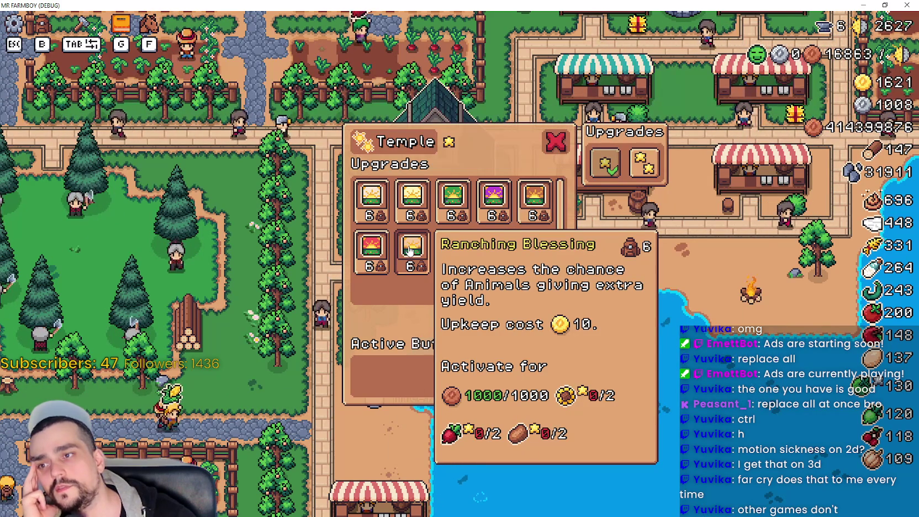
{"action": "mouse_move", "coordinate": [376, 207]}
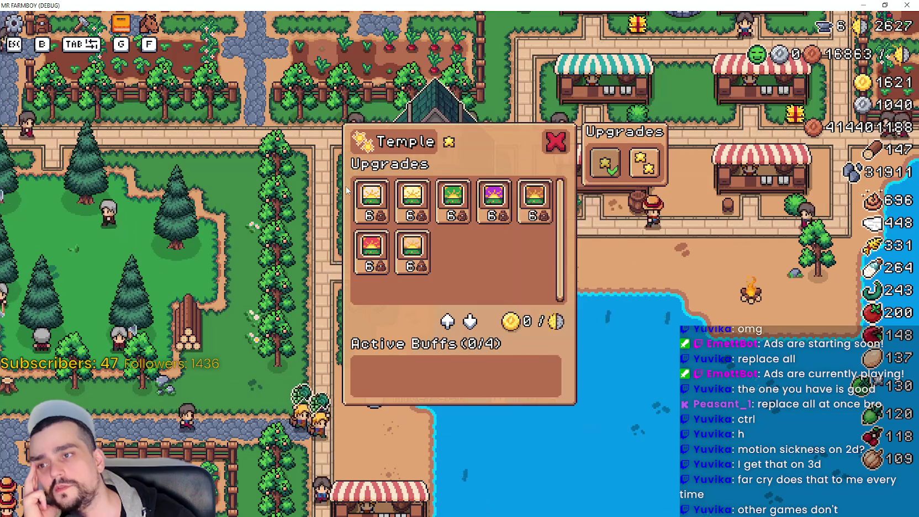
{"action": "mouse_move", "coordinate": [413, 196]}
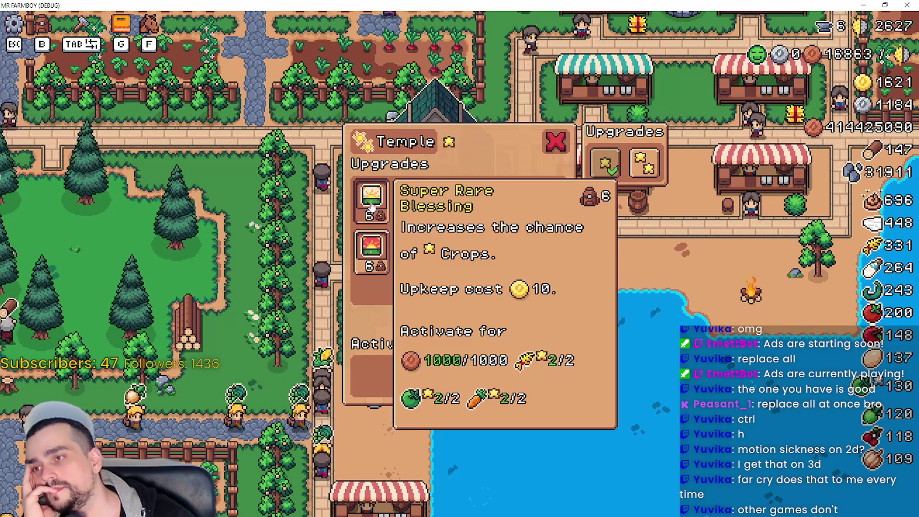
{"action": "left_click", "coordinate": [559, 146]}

--

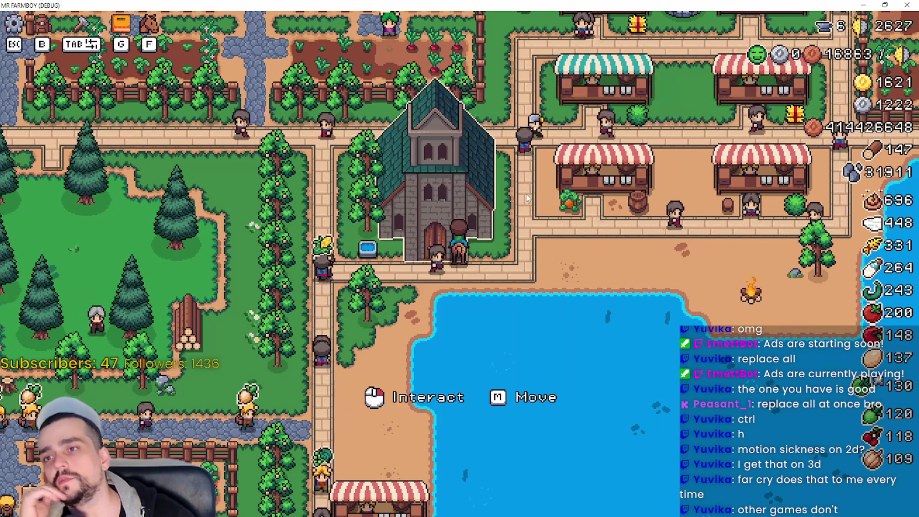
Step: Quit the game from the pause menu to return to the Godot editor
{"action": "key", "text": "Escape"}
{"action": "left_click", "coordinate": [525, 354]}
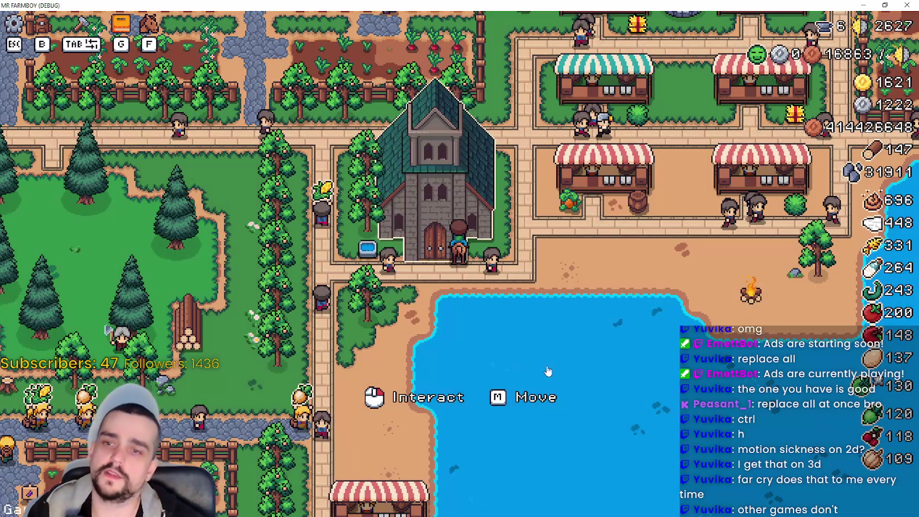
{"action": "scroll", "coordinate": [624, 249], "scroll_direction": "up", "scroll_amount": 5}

EXERCISE
In the records above, locate every line with the string "action" and copy it.

ANSWER TO THE PROBLEM
{"action": "mouse_move", "coordinate": [376, 207]}
{"action": "mouse_move", "coordinate": [413, 196]}
{"action": "left_click", "coordinate": [559, 146]}
{"action": "key", "text": "Escape"}
{"action": "left_click", "coordinate": [525, 354]}
{"action": "scroll", "coordinate": [624, 249], "scroll_direction": "up", "scroll_amount": 5}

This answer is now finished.